先ほどの条件である譲渡所得が850万円であれば、所有期間が5年以下の場合は「850万円×30%=255万円」、所有期間が5年を超えていれば「850万円×15%=127.5万円」と算出します。

なお、買取業者では、「譲渡所得税が発生するかどうか」「確定申告でどのような手続きをするのか」などを相談できる場合もあります。立ち退きが必要なアパートを売却する場合、譲渡所得税や確定申告についても相談しておくとよいでしょう。

印紙税

印紙税とは、不動産を売却する際に売り手と買い手の間で交わす不動産売買契約書に対して課税される税金のことです。アパートの売却価格に応じた印紙を貼る形で印紙税を納めます。

売却金額 本則税率 軽減税率
10万円を超える~50万円以下 400円 200円
50万円を超える~100万円以下 1千円 500円
100万円を超える~500万円以下 2千円 1千円
500万円を超える~1千万円以下 1万円 5千円
1千万円を超える~5千万円以下 2万円 1万円
5千万円を超える~1億円以下 6万円 3万円
1億円を超える~5億円以下 10万円 6万円
5億円を超える~10億円以下 20万円 16万円
10億円を超える~50億円以下 40万円 32万円
50億円を超えるもの 60万円 48万円

たとえば、アパートが1,000万円で売れた場合、通常収入印紙の金額が1万円となります。

なお、不動産売買の印紙税には軽減措置が設けられており、平成26年4月1日から令和9年3月31日までに作成された売買契約書であれば、軽減率が適用されます。売却価格が2,000万円で軽減措置がとられた場合、収入印紙の金額が1万円から5,000円になります。

まとめ

アパートの立ち退きを貸主側から求める場合、借地借家法に基づく正当事由が必要不可欠です。正当事由が認められたとしても実際には借主との交渉が大きなポイントになり、立ち退き料や引っ越しのサポートなど、立ち退きに合意してもらえるような条件を提示することが求められます。

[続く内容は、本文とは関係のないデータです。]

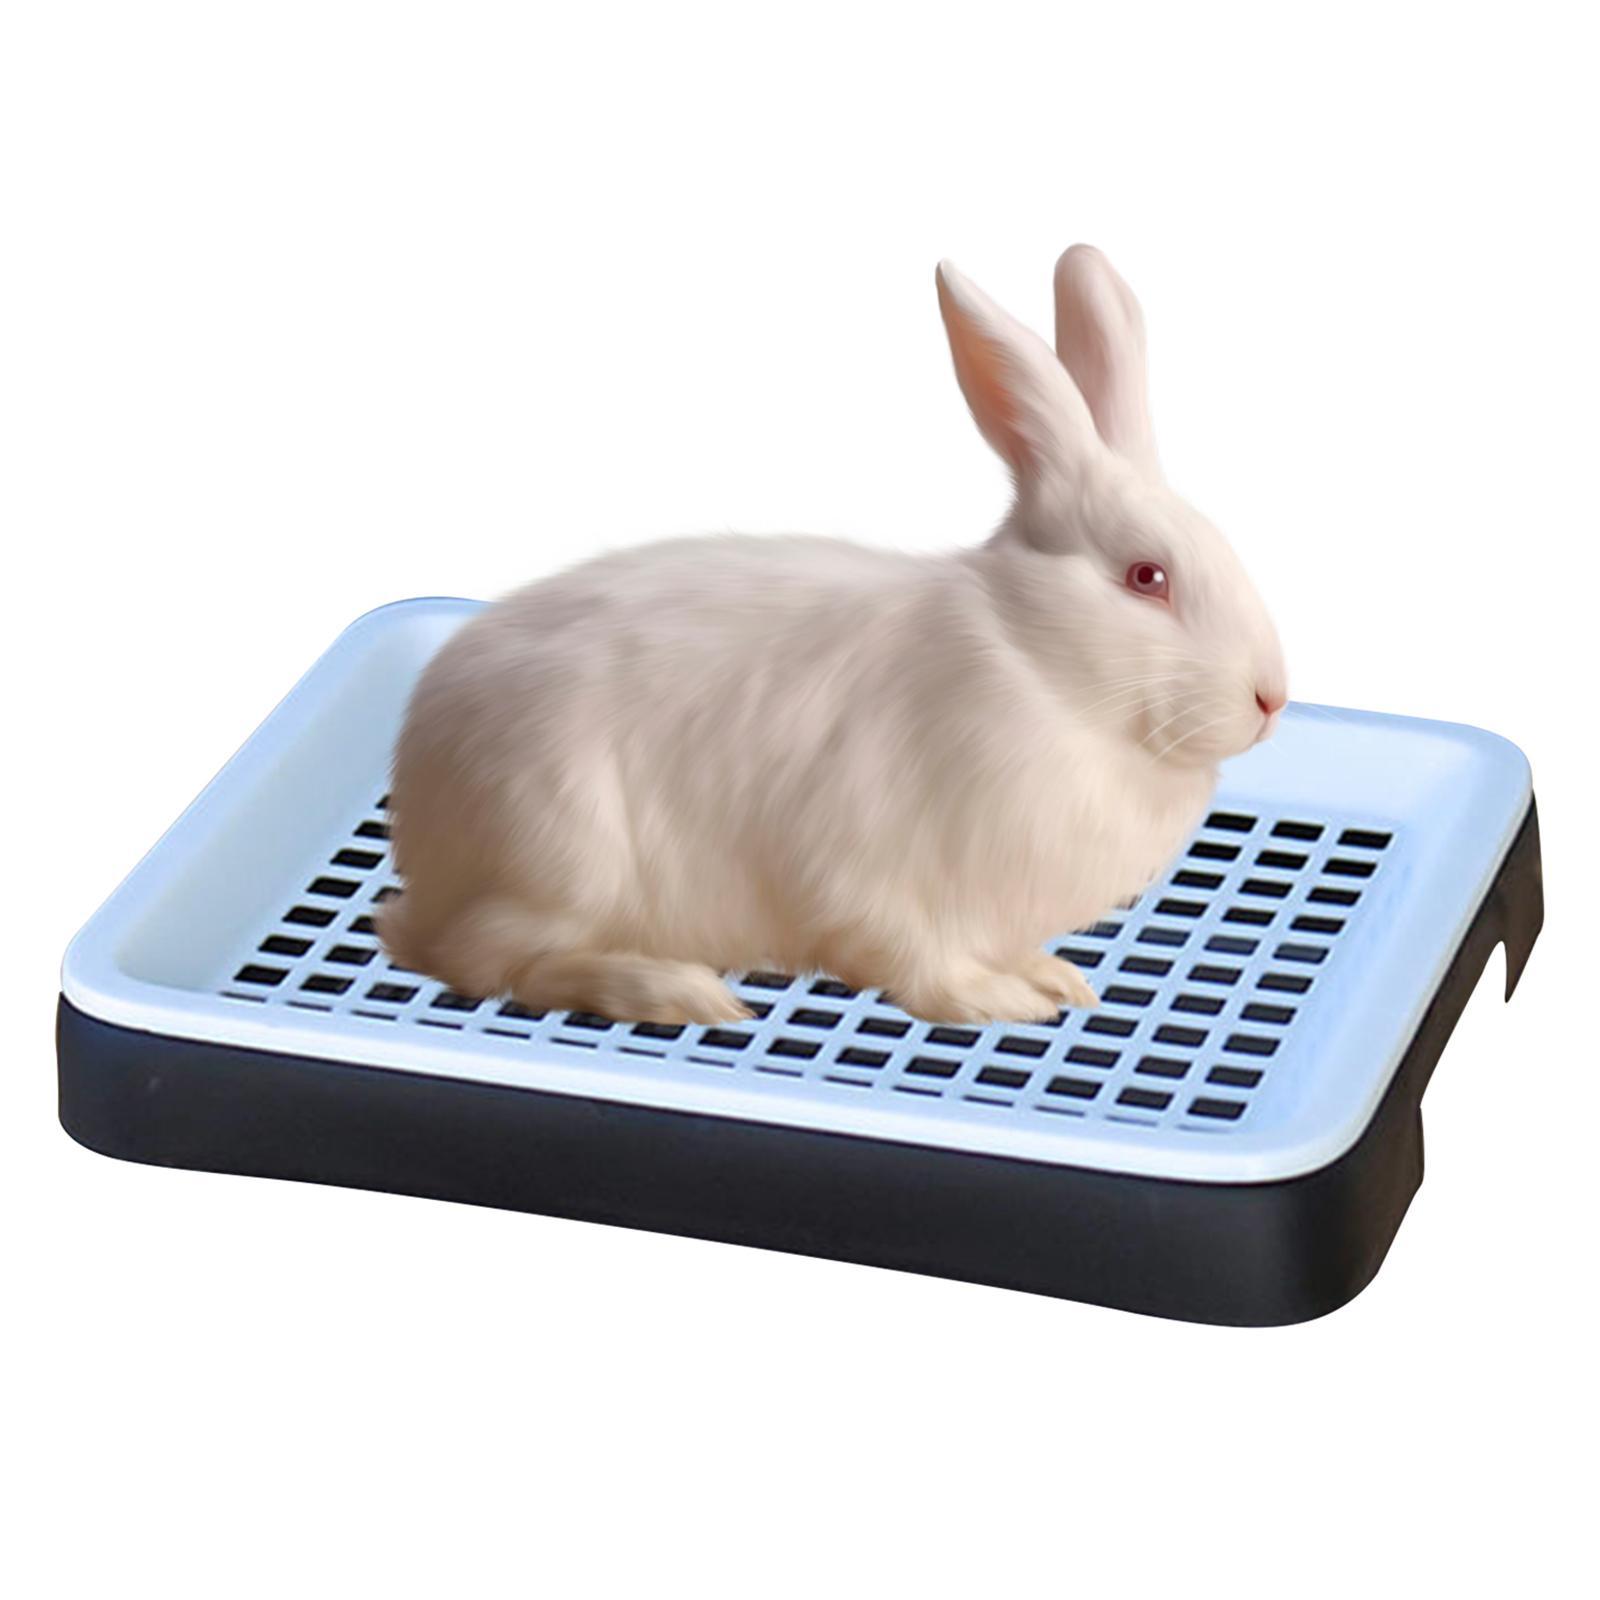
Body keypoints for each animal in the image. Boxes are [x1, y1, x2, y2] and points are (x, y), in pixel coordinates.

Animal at [380, 245, 1287, 1025]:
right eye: (1147, 577)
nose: (1271, 699)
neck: (1038, 666)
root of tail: (422, 817)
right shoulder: (870, 870)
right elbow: (915, 961)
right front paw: (997, 1001)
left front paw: (1053, 977)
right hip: (564, 854)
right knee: (487, 959)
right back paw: (676, 990)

もし話し合いが難航した場合は、訴訟や調停といった法的手続きも選択肢になりますが、時間と費用がかかります。そのため、アパートからの立ち退きを実現するには、交渉段階での円満解決が理想です。

一方で、「立ち退き交渉に自信がない」「アパートを早く手放したい」という場合、訳あり物件専門の買取業者への売却も有効な手段です。

アパートの立ち退き問題は複雑で、法律などの専門的な知識が求められる分野です。弁護士や専門の不動産会社に早めに相談することで、トラブルの長期化を防ぎ、最適な解決策を見つけることができます。

アパートの立ち退きに関するFAQ

正当事由がなくてもアパートの立ち退きをお願いすることはできますか?

正当事由がない場合でも、借主の任意の同意があれば立ち退いてもらうことは可能です。

ただし、借主からすれば生活の基盤を失うことになるため、基本的には正当事由が必要になると考えておくべきです。また、立ち退き交渉の際には、立ち退き料や引越しのサポートを提案するなど、借主が納得できる条件を提示するのが大切です。

アパートの老朽化は立ち退きの正当事由になりますか?

老朽化の程度によっては正当事由として認められることがあります。

ただし、単なる築年数の古さだけでは足りず、建物の安全性が著しく損なわれているなど、客観的な証拠が必要になるのが原則です。

借主がどうしても退去に応じない場合はどうすればいいですか?

話し合いで解決できない場合は、訴訟を提起することになります。裁判で勝訴すれば、最終的に強制執行によって借主を退去させることが可能ですが、実際の手続きには数ヶ月〜1年以上かかることもあります。

できる限り裁判に至る前に解決できるように、弁護士などの専門家の助力を仰ぐのが得策と言えます。

アパートの立ち退き交渉に不安があります。誰に相談すればいいですか?

弁護士や、不動産トラブルに精通した不動産会社に相談するのが最善です。法的な助言と実務対応の両面でサポートしてもらえるため、トラブルの回避・早期解決につながります。

また、立ち退き交渉に強い買取業者に相談して、売却による解決を検討するのもよいでしょう。